Instructions to follow: Using the records below, give again exactly the lines from the line that contains "0 | 449,904 |" through the line that contains "将来における修繕を目的に積立ている定期預金 | — | — | 5,201,000 |", both ends included, and only those.

Exercise data:

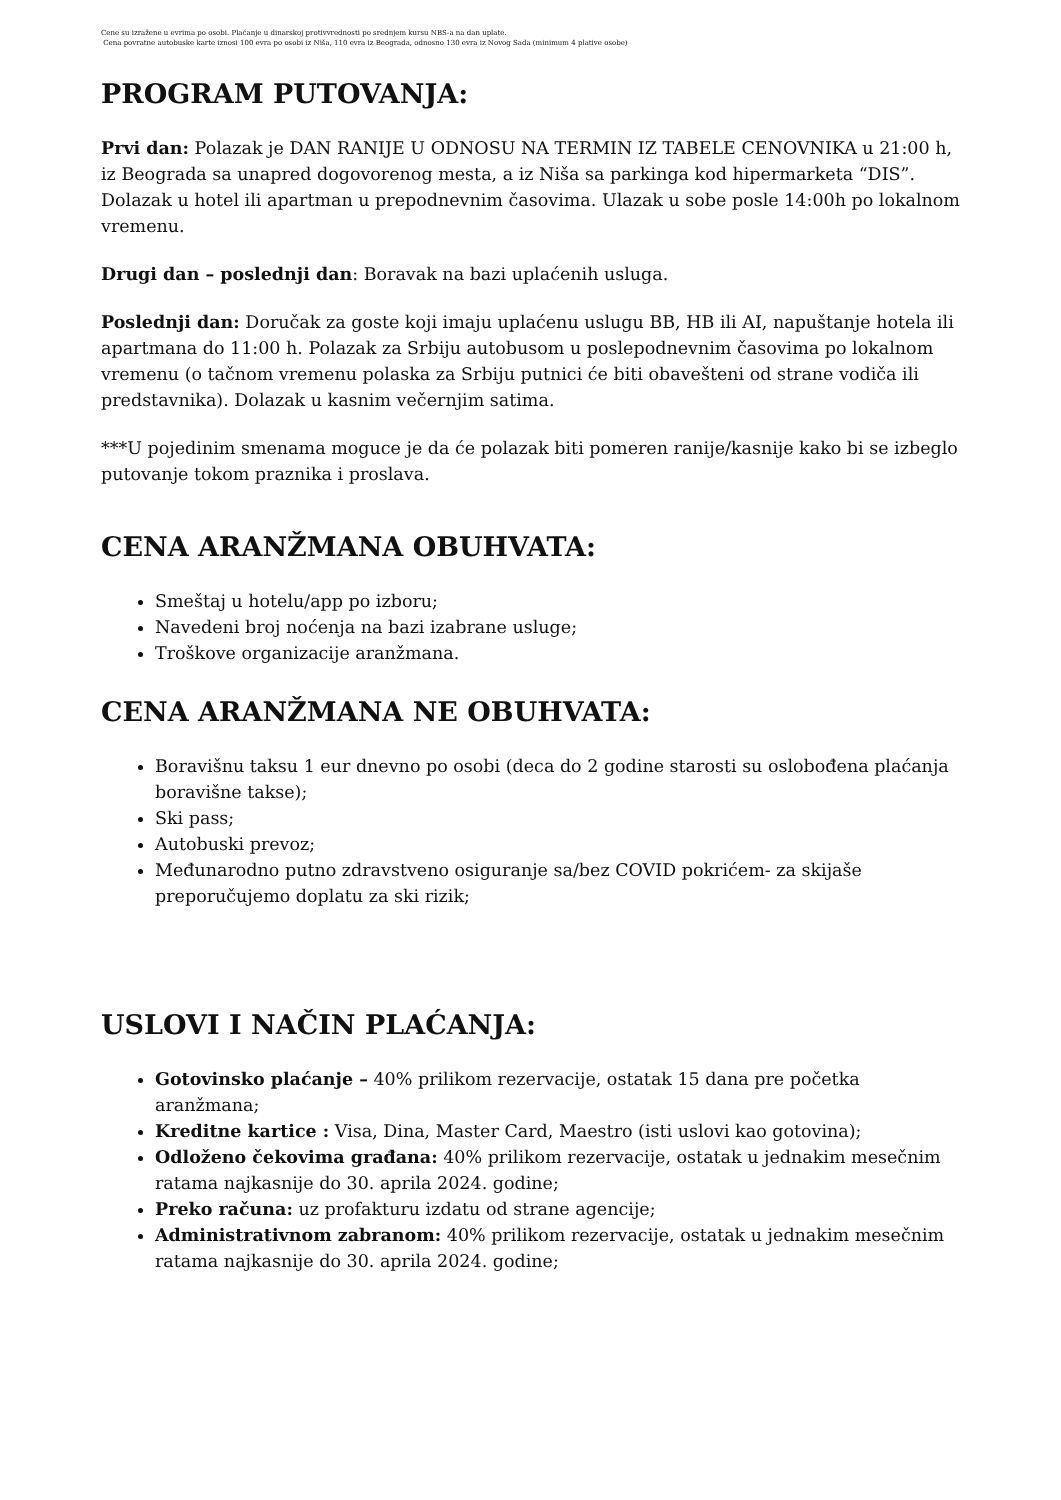Cene su izražene u evrima po osobi. Plaćanje u dinarskoj protivvrednosti po srednjem kursu NBS-a na dan uplate.
Cena povratne autobuske karte iznosi 100 evra po osobi iz Niša, 110 evra iz Beograda, odnosno 130 evra iz Novog Sada (minimum 4 plative osobe)
PROGRAM PUTOVANJA:
Prvi dan: Polazak je DAN RANIJE U ODNOSU NA TERMIN IZ TABELE CENOVNIKA u 21:00 h, iz Beograda sa unapred dogovorenog mesta, a iz Niša sa parkinga kod hipermarketa “DIS”. Dolazak u hotel ili apartman u prepodnevnim časovima. Ulazak u sobe posle 14:00h po lokalnom vremenu.
Drugi dan – poslednji dan: Boravak na bazi uplaćenih usluga.
Poslednji dan: Doručak za goste koji imaju uplaćenu uslugu BB, HB ili AI, napuštanje hotela ili apartmana do 11:00 h. Polazak za Srbiju autobusom u poslepodnevnim časovima po lokalnom vremenu (o tačnom vremenu polaska za Srbiju putnici će biti obavešteni od strane vodiča ili predstavnika). Dolazak u kasnim večernjim satima.
***U pojedinim smenama moguce je da će polazak biti pomeren ranije/kasnije kako bi se izbeglo putovanje tokom praznika i proslava.
CENA ARANŽMANA OBUHVATA:
Smeštaj u hotelu/app po izboru;
Navedeni broj noćenja na bazi izabrane usluge;
Troškove organizacije aranžmana.
CENA ARANŽMANA NE OBUHVATA:
Boravišnu taksu 1 eur dnevno po osobi (deca do 2 godine starosti su oslobođena plaćanja boravišne takse);
Ski pass;
Autobuski prevoz;
Međunarodno putno zdravstveno osiguranje sa/bez COVID pokrićem- za skijaše preporučujemo doplatu za ski rizik;
USLOVI I NAČIN PLAĆANJA:
Gotovinsko plaćanje – 40% prilikom rezervacije, ostatak 15 dana pre početka aranžmana;
Kreditne kartice : Visa, Dina, Master Card, Maestro (isti uslovi kao gotovina);
Odloženo čekovima građana: 40% prilikom rezervacije, ostatak u jednakim mesečnim ratama najkasnije do 30. aprila 2024. godine;
Preko računa: uz profakturu izdatu od strane agencije;
Administrativnom zabranom: 40% prilikom rezervacije, ostatak u jednakim mesečnim ratama najkasnije do 30. aprila 2024. godine;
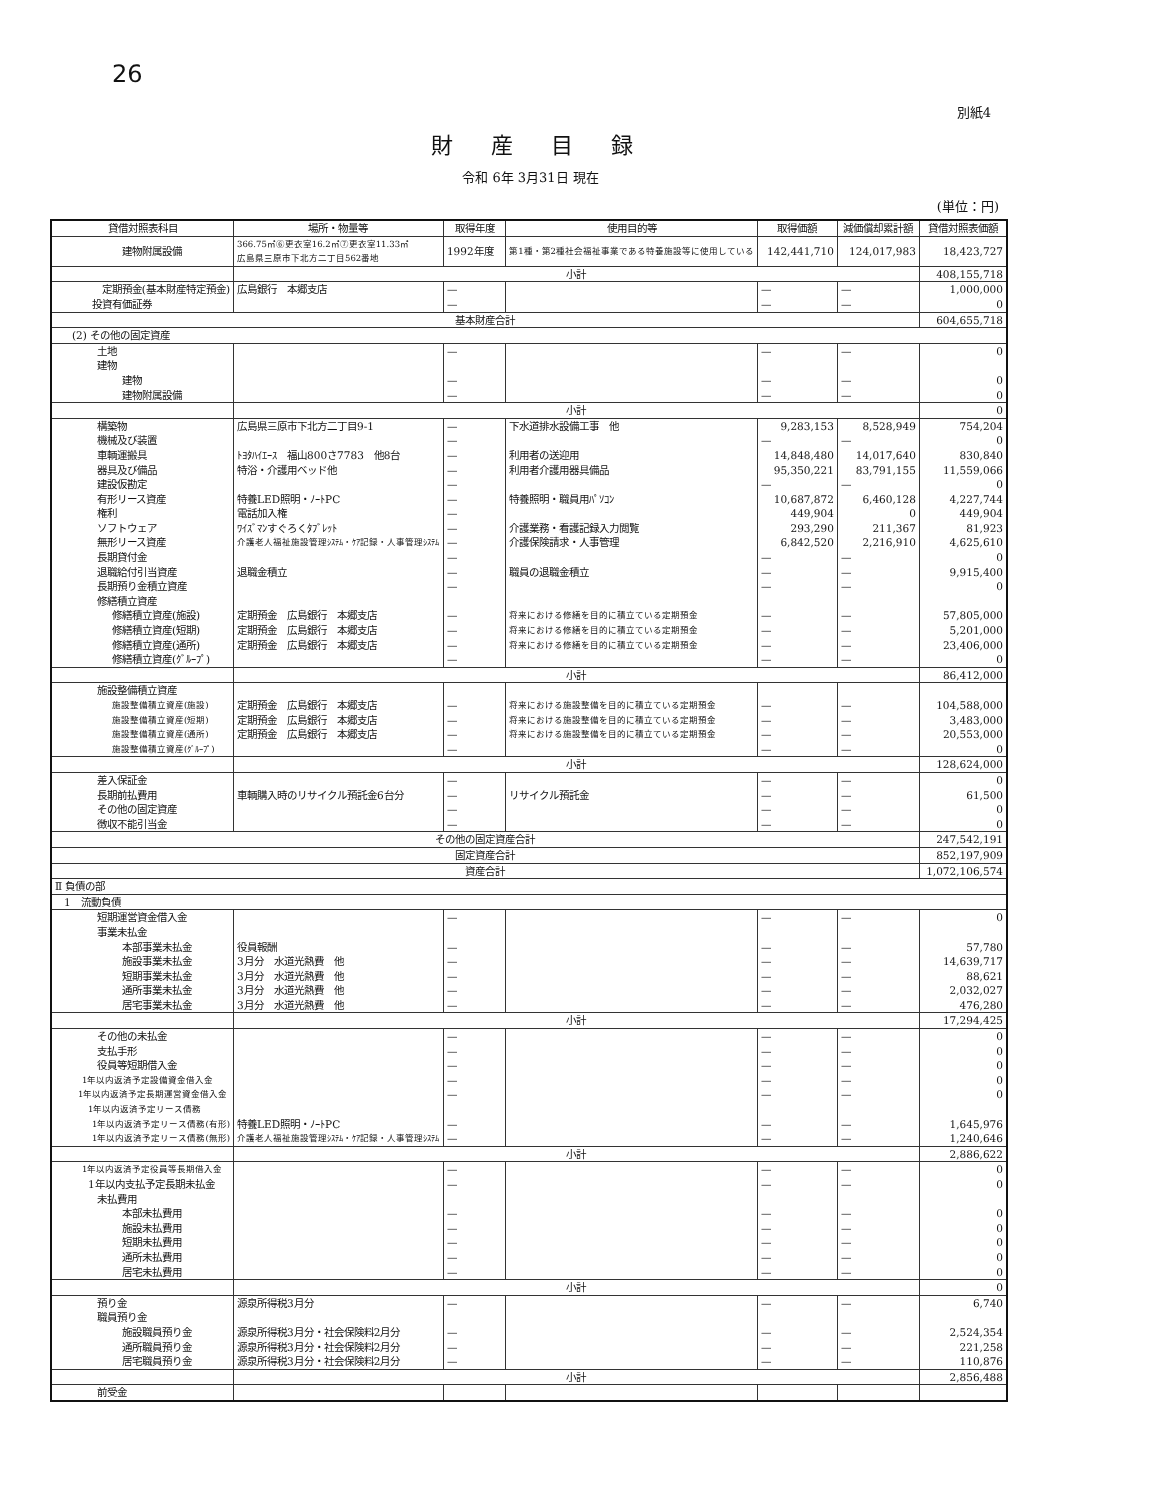26
別紙4
財産目録
令和 6年 3月31日 現在
(単位：円)
| 貸借対照表科目 | 場所・物量等 | 取得年度 | 使用目的等 | 取得価額 | 減価償却累計額 | 貸借対照表価額 |
| --- | --- | --- | --- | --- | --- | --- |
| 建物附属設備 | 366.75㎡⑥更衣室16.2㎡⑦更衣室11.33㎡ 広島県三原市下北方二丁目562番地 | 1992年度 | 第1種・第2種社会福祉事業である特養施設等に使用している | 142,441,710 | 124,017,983 | 18,423,727 |
| | 小計 | | | | | 408,155,718 |
| 定期預金(基本財産特定預金) | 広島銀行 本郷支店 | — | | — | — | 1,000,000 |
| 投資有価証券 | | — | | — | — | 0 |
| 基本財産合計 | | | | | | 604,655,718 |
| (2) その他の固定資産 | | | | | | |
| 土地 | | — | | — | — | 0 |
| 建物 | | | | | | |
| 建物 | | — | | — | — | 0 |
| 建物附属設備 | | — | | — | — | 0 |
| | 小計 | | | | | 0 |
| 構築物 | 広島県三原市下北方二丁目9-1 | — | 下水道排水設備工事 他 | 9,283,153 | 8,528,949 | 754,204 |
| 機械及び装置 | | — | | — | — | 0 |
| 車輌運搬具 | ﾄﾖﾀﾊｲｴｰｽ 福山800さ7783 他8台 | — | 利用者の送迎用 | 14,848,480 | 14,017,640 | 830,840 |
| 器具及び備品 | 特浴・介護用ベッド他 | — | 利用者介護用器具備品 | 95,350,221 | 83,791,155 | 11,559,066 |
| 建設仮勘定 | | — | | — | — | 0 |
| 有形リース資産 | 特養LED照明・ﾉｰﾄPC | — | 特養照明・職員用ﾊﾟｿｺﾝ | 10,687,872 | 6,460,128 | 4,227,744 |
| 権利 | 電話加入権 | — | | 449,904 | 0 | 449,904 |
| ソフトウェア | ﾜｲｽﾞﾏﾝすぐろくﾀﾌﾞﾚｯﾄ | — | 介護業務・看護記録入力閲覧 | 293,290 | 211,367 | 81,923 |
| 無形リース資産 | 介護老人福祉施設管理ｼｽﾃﾑ・ｹｱ記録・人事管理ｼｽﾃﾑ | — | 介護保険請求・人事管理 | 6,842,520 | 2,216,910 | 4,625,610 |
| 長期貸付金 | | — | | — | — | 0 |
| 退職給付引当資産 | 退職金積立 | — | 職員の退職金積立 | — | — | 9,915,400 |
| 長期預り金積立資産 | | — | | — | — | 0 |
| 修繕積立資産 | | | | | | |
| 修繕積立資産(施設) | 定期預金 広島銀行 本郷支店 | — | 将来における修繕を目的に積立ている定期預金 | — | — | 57,805,000 |
| 修繕積立資産(短期) | 定期預金 広島銀行 本郷支店 | — | 将来における修繕を目的に積立ている定期預金 | — | — | 5,201,000 |
| 修繕積立資産(通所) | 定期預金 広島銀行 本郷支店 | — | 将来における修繕を目的に積立ている定期預金 | — | — | 23,406,000 |
| 修繕積立資産(ｸﾞﾙｰﾌﾟ) | | — | | — | — | 0 |
| | 小計 | | | | | 86,412,000 |
| 施設整備積立資産 | | | | | | |
| 施設整備積立資産(施設) | 定期預金 広島銀行 本郷支店 | — | 将来における施設整備を目的に積立ている定期預金 | — | — | 104,588,000 |
| 施設整備積立資産(短期) | 定期預金 広島銀行 本郷支店 | — | 将来における施設整備を目的に積立ている定期預金 | — | — | 3,483,000 |
| 施設整備積立資産(通所) | 定期預金 広島銀行 本郷支店 | — | 将来における施設整備を目的に積立ている定期預金 | — | — | 20,553,000 |
| 施設整備積立資産(ｸﾞﾙｰﾌﾟ) | | — | | — | — | 0 |
| | 小計 | | | | | 128,624,000 |
| 差入保証金 | | — | | — | — | 0 |
| 長期前払費用 | 車輌購入時のリサイクル預託金6台分 | — | リサイクル預託金 | — | — | 61,500 |
| その他の固定資産 | | — | | — | — | 0 |
| 徴収不能引当金 | | — | | — | — | 0 |
| その他の固定資産合計 | | | | | | 247,542,191 |
| 固定資産合計 | | | | | | 852,197,909 |
| 資産合計 | | | | | | 1,072,106,574 |
| Ⅱ 負債の部 | | | | | | |
| 1 流動負債 | | | | | | |
| 短期運営資金借入金 | | — | | — | — | 0 |
| 事業未払金 | | | | | | |
| 本部事業未払金 | 役員報酬 | — | | — | — | 57,780 |
| 施設事業未払金 | 3月分 水道光熱費 他 | — | | — | — | 14,639,717 |
| 短期事業未払金 | 3月分 水道光熱費 他 | — | | — | — | 88,621 |
| 通所事業未払金 | 3月分 水道光熱費 他 | — | | — | — | 2,032,027 |
| 居宅事業未払金 | 3月分 水道光熱費 他 | — | | — | — | 476,280 |
| | 小計 | | | | | 17,294,425 |
| その他の未払金 | | — | | — | — | 0 |
| 支払手形 | | — | | — | — | 0 |
| 役員等短期借入金 | | — | | — | — | 0 |
| 1年以内返済予定設備資金借入金 | | — | | — | — | 0 |
| 1年以内返済予定長期運営資金借入金 | | — | | — | — | 0 |
| 1年以内返済予定リース債務 | | | | | | |
| 1年以内返済予定リース債務(有形) | 特養LED照明・ﾉｰﾄPC | — | | — | — | 1,645,976 |
| 1年以内返済予定リース債務(無形) | 介護老人福祉施設管理ｼｽﾃﾑ・ｹｱ記録・人事管理ｼｽﾃﾑ | — | | — | — | 1,240,646 |
| | 小計 | | | | | 2,886,622 |
| 1年以内返済予定役員等長期借入金 | | — | | — | — | 0 |
| 1年以内支払予定長期未払金 | | — | | — | — | 0 |
| 未払費用 | | | | | | |
| 本部未払費用 | | — | | — | — | 0 |
| 施設未払費用 | | — | | — | — | 0 |
| 短期未払費用 | | — | | — | — | 0 |
| 通所未払費用 | | — | | — | — | 0 |
| 居宅未払費用 | | — | | — | — | 0 |
| | 小計 | | | | | 0 |
| 預り金 | 源泉所得税3月分 | — | | — | — | 6,740 |
| 職員預り金 | | | | | | |
| 施設職員預り金 | 源泉所得税3月分・社会保険料2月分 | — | | — | — | 2,524,354 |
| 通所職員預り金 | 源泉所得税3月分・社会保険料2月分 | — | | — | — | 221,258 |
| 居宅職員預り金 | 源泉所得税3月分・社会保険料2月分 | — | | — | — | 110,876 |
| | 小計 | | | | | 2,856,488 |
| 前受金 | | | | | | |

Solved exercise:
| 権利 | 電話加入権 | — | | 449,904 | 0 | 449,904 |
| ソフトウェア | ﾜｲｽﾞﾏﾝすぐろくﾀﾌﾞﾚｯﾄ | — | 介護業務・看護記録入力閲覧 | 293,290 | 211,367 | 81,923 |
| 無形リース資産 | 介護老人福祉施設管理ｼｽﾃﾑ・ｹｱ記録・人事管理ｼｽﾃﾑ | — | 介護保険請求・人事管理 | 6,842,520 | 2,216,910 | 4,625,610 |
| 長期貸付金 | | — | | — | — | 0 |
| 退職給付引当資産 | 退職金積立 | — | 職員の退職金積立 | — | — | 9,915,400 |
| 長期預り金積立資産 | | — | | — | — | 0 |
| 修繕積立資産 | | | | | | |
| 修繕積立資産(施設) | 定期預金 広島銀行 本郷支店 | — | 将来における修繕を目的に積立ている定期預金 | — | — | 57,805,000 |
| 修繕積立資産(短期) | 定期預金 広島銀行 本郷支店 | — | 将来における修繕を目的に積立ている定期預金 | — | — | 5,201,000 |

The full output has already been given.